Task to carry out: Run through the records and, wherever a line holds the word "doloroso", return that line.

------------------------------------------------------------------------

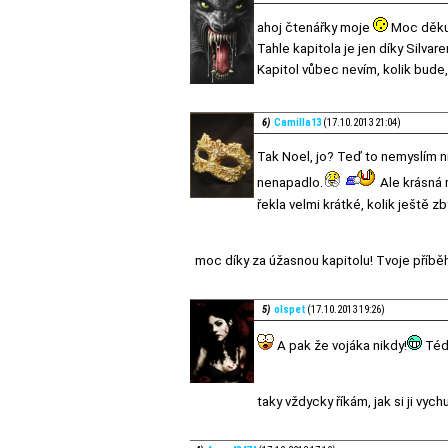
ahoj čtenářky moje
Moc děkuj
Tahle kapitola je jen díky Silva
Kapitol vůbec nevím, kolik bude
6)
Camilla13
(17.10.2013 21:04)
Tak Noel, jo? Teď to nemyslím ni
nenapadlo.
Ale krásná r
řekla velmi krátké, kolik ještě 
moc díky za úžasnou kapitolu! Tvoje příbě
5)
olspet
(17.10.2013 19:26)
A pak že vojáka nikdy!
Téda
taky vždycky říkám, jak si ji vy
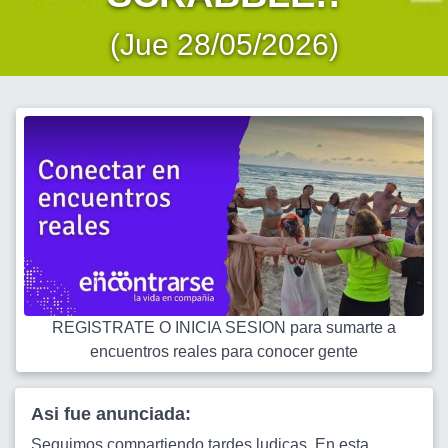
(Jue 28/05/2026)
REGISTRATE O INICIA SESION para sumarte a
encuentros reales para conocer gente
Asi fue anunciada:
Seguimos compartiendo tardes ludicas. En esta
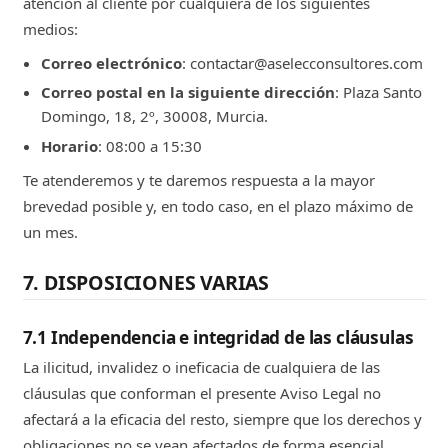
atención al cliente por cualquiera de los siguientes
medios:
Correo electrónico
: contactar@aselecconsultores.com
Correo postal en la siguiente dirección
: Plaza Santo
Domingo, 18, 2º, 30008, Murcia.
Horario
: 08:00 a 15:30
Te atenderemos y te daremos respuesta a la mayor
brevedad posible y, en todo caso, en el plazo máximo de
un mes.
7. DISPOSICIONES VARIAS
7.1 Independencia e integridad de las cláusulas
La ilicitud, invalidez o ineficacia de cualquiera de las
cláusulas que conforman el presente Aviso Legal no
afectará a la eficacia del resto, siempre que los derechos y
obligaciones no se vean afectados de forma esencial.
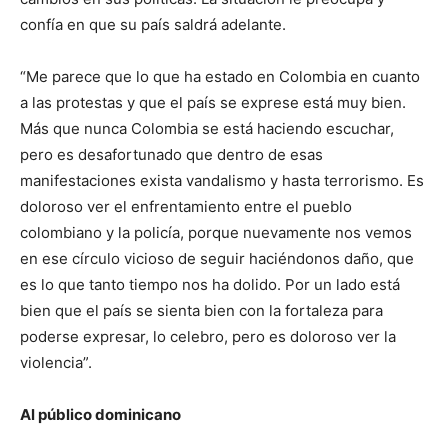
confía en que su país saldrá adelante.
“Me parece que lo que ha estado en Colombia en cuanto
a las protestas y que el país se exprese está muy bien.
Más que nunca Colombia se está haciendo escuchar,
pero es desafortunado que dentro de esas
manifestaciones exista vandalismo y hasta terrorismo. Es
doloroso ver el enfrentamiento entre el pueblo
colombiano y la policía, porque nuevamente nos vemos
en ese círculo vicioso de seguir haciéndonos daño, que
es lo que tanto tiempo nos ha dolido. Por un lado está
bien que el país se sienta bien con la fortaleza para
poderse expresar, lo celebro, pero es doloroso ver la
violencia”.
Al público dominicano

------------------------------------------------------------------------

Reply to the exercise:
doloroso ver el enfrentamiento entre el pueblo
poderse expresar, lo celebro, pero es doloroso ver la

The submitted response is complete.